XPO Logistics, a Greenwich, Conn.-based global provider of freight transportation and logistics services, announced late yesterday that its first quarter earnings and operating results were very strong to start 2018.
First quarter revenue was up 18.4% annually to $4.19 billion, and quarterly net income came in at $66.9 million, or $0.50 per share, which was ahead of net income of $19.5 million, or $0.16 per share a year ago and also ahead of Wall Street expectations by 7%. EBITDA rose to $330.2 million, minus $7.2 million in integration and rebranding costs, which tops $290 million of adjusted EBITDA a year ago and is a new first quarter record for XPO.
XPO’s companywide sales pipeline currently stands at a new record $3.66 billion, which XPO Chairman and CEO Brad Jacobs told LM is 23% higher than a year ago, coupled with the company signing new business of $972 million, which represents a 36% increase and is also a new quarterly record.
“We are doing great in freight brokerage in a tight market, growing revenues by 30% [to $710.2 million] while increasing our growth margin 130 basis points, with organic logistics revenue by 14%, up from 8% last year, and hit an all-time high of $1.9 billion in our logistics pipeline, up 90% from $1 billion a year ago,” he said.
Jacobs added that XPO opened up 20 new contract facilities over the first quarter, averaging opening two per week on average. And he also noted that XPO’s reverse logistics business is “booming,” with the company now managing more than 170 million returns annually and generating revenue approaching $500 million in reverse logistics.
Addressing the company’s Last Mile performance, Jacobs said it was another strong quarter, with revenue increasing by 15% to $238.4 million and driven largely by growth from XPO’s e-commerce customers.
“We won more last mile business in the quarter than in any other first quarter in XPO’s history,” said Jacobs. We are seeing strong demand for our last mile offerings in Europe, and we are now up and running in the UK, Ireland, Spain, France, and The Netherlands.”
Shifting to LTL, Jacobs said XPO had another good quarter, with the 87.8 operating ratio being its best one for the first quarter in the last 18 years, dating back to when XPO LTL was still part of Con-way.
“This is an acceleration of 60 basis points [in OR] from the fourth quarter, with our full-year OR on track to improve by 100-to-200 basis points better than 2017,” he said.
Overall, Jacobs said XPO is off to a strong start and remains on track to deliver at least $1.6 billion in EBITDA and $1 billion of free cash flow for 2017 and 2018.

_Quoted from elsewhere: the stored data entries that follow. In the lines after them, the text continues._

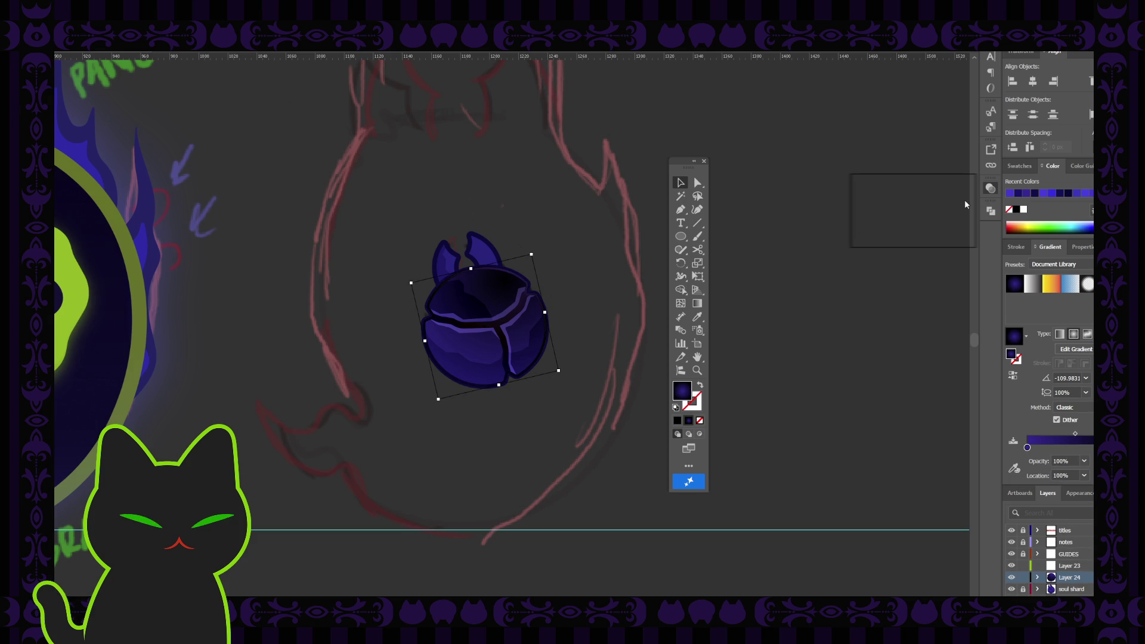
Move the gradient orb into the soul shard layer and reorder its paths
{"action": "left_click", "coordinate": [959, 216]}
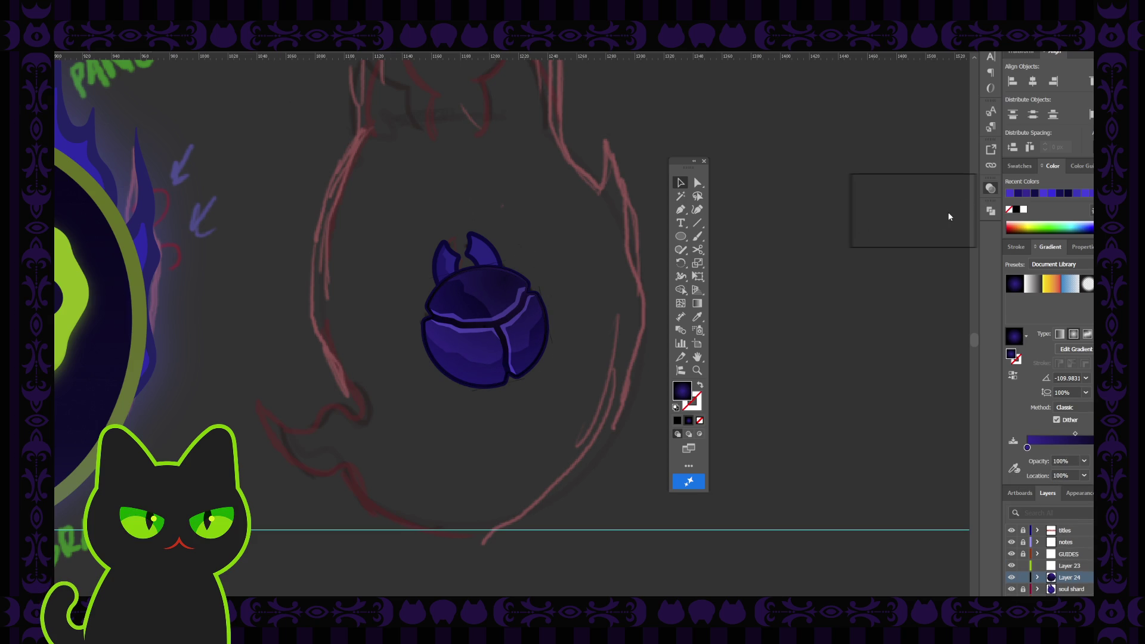
{"action": "key", "text": "ctrl+a"}
{"action": "left_click", "coordinate": [834, 298]}
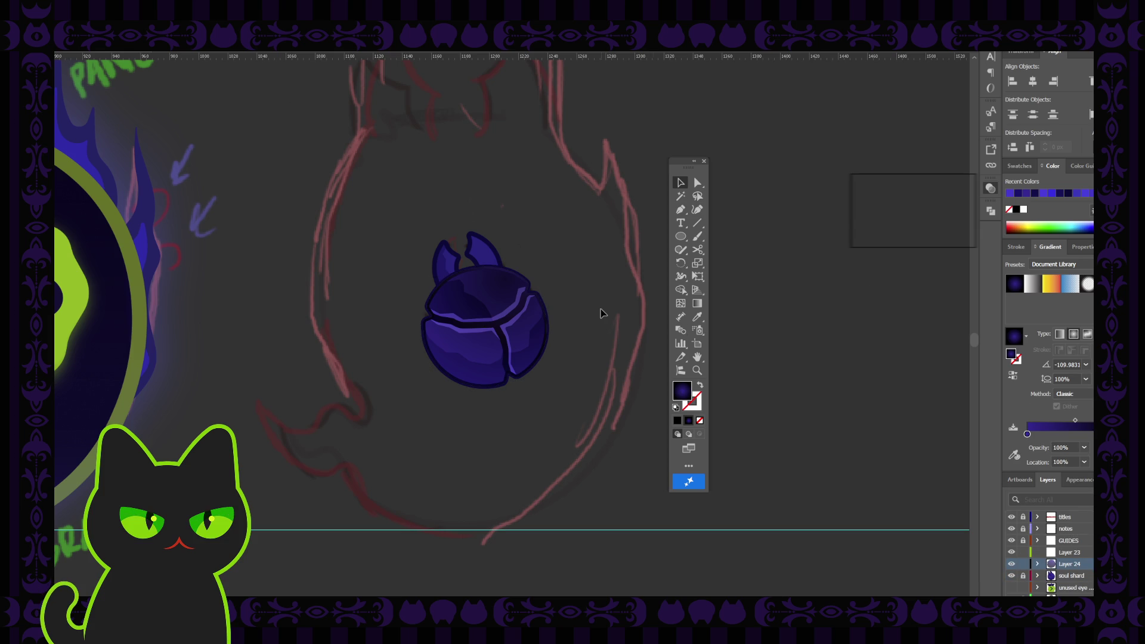
{"action": "key", "text": "ctrl+a"}
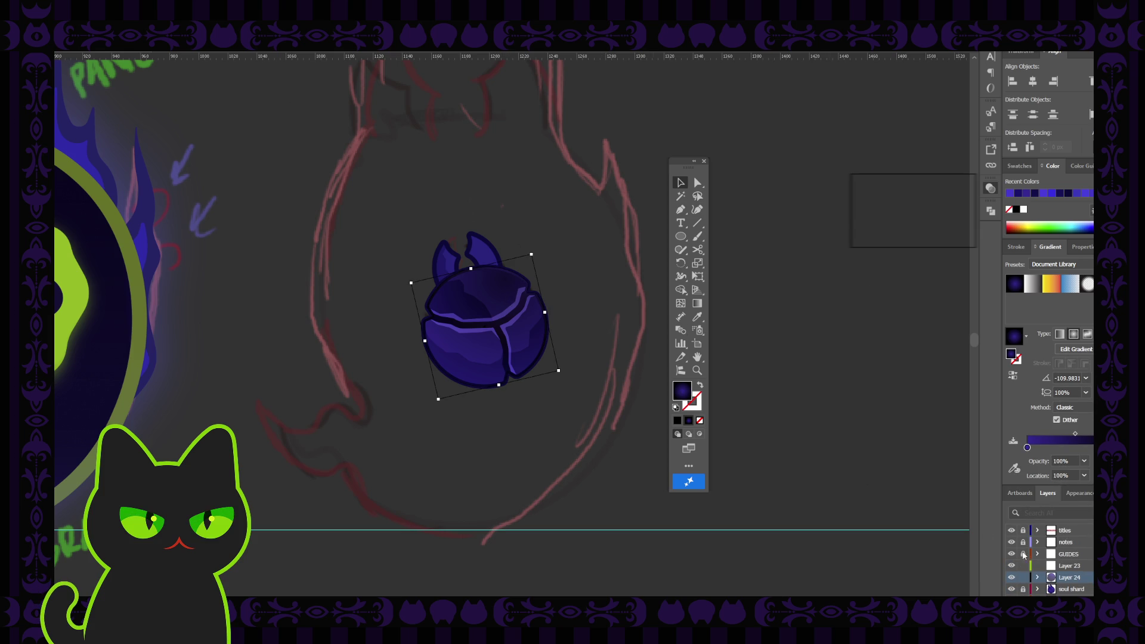
{"action": "scroll", "coordinate": [1065, 583], "scroll_direction": "down", "scroll_amount": 3}
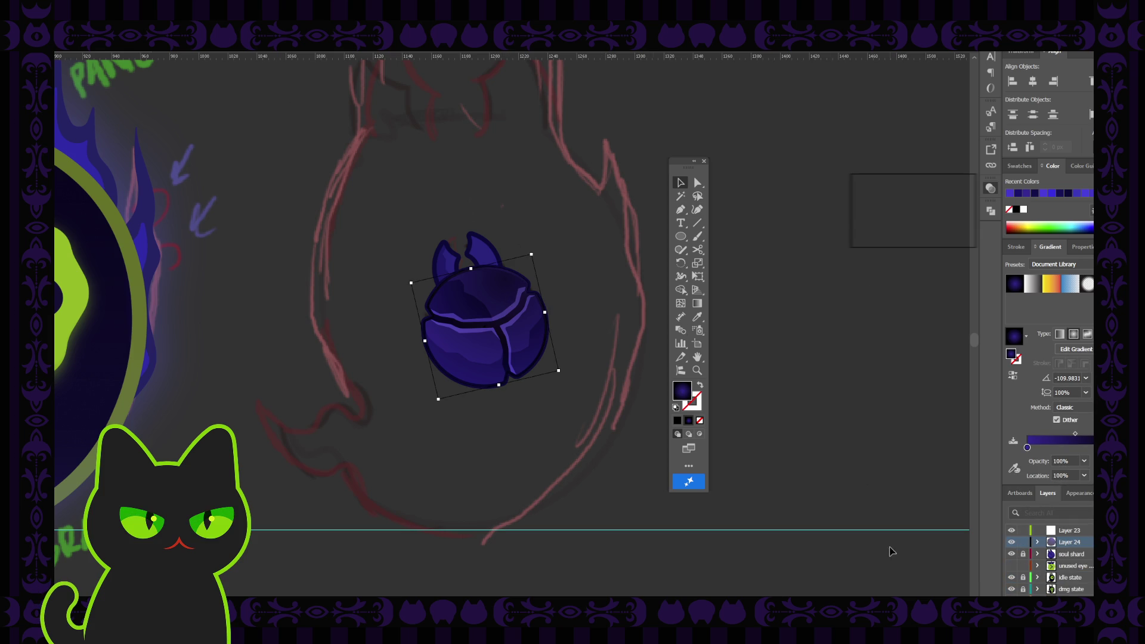
{"action": "left_click", "coordinate": [594, 329]}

With the Electronic Logging Device (ELD) mandate in full effect for United States motor carriers and capacity extremely tight, Jacobs said that resulted in a good first quarter for XPO’s spot business.
“Our freight brokerage business is now about two-thirds spot and one-third contractual, which is the opposite of where it was last year,” said Jacobs. “In April, the truckload brokerage market remained tight. ELDs had an impact early in the year, and we expect that to continue to impact the market. We did not see much change in April with the new enforcement rules. We think transportation, generally, in North America and Europe, will remain constrained over the balance of 2018. And we are seeing GDPs between 1%-to-3.5% generally in the economies we are operating in, with steady business and demand. But at the same time we don’t see capacity expanding, it is staying tight.”
On the LTL side, Jacobs said XPO is the market leader in 1-day and 2-day shipments on the premium side, with XPO positioned at the number two LTL carrier in the market behind only FedEx Freight.
LTL revenue per shipment in the first quarter was up to $291.84 from $263.47 in the first quarter, with gross revenue per hundredweight, including fuel surcharges, up to $20.08 from $18.92 a year ago.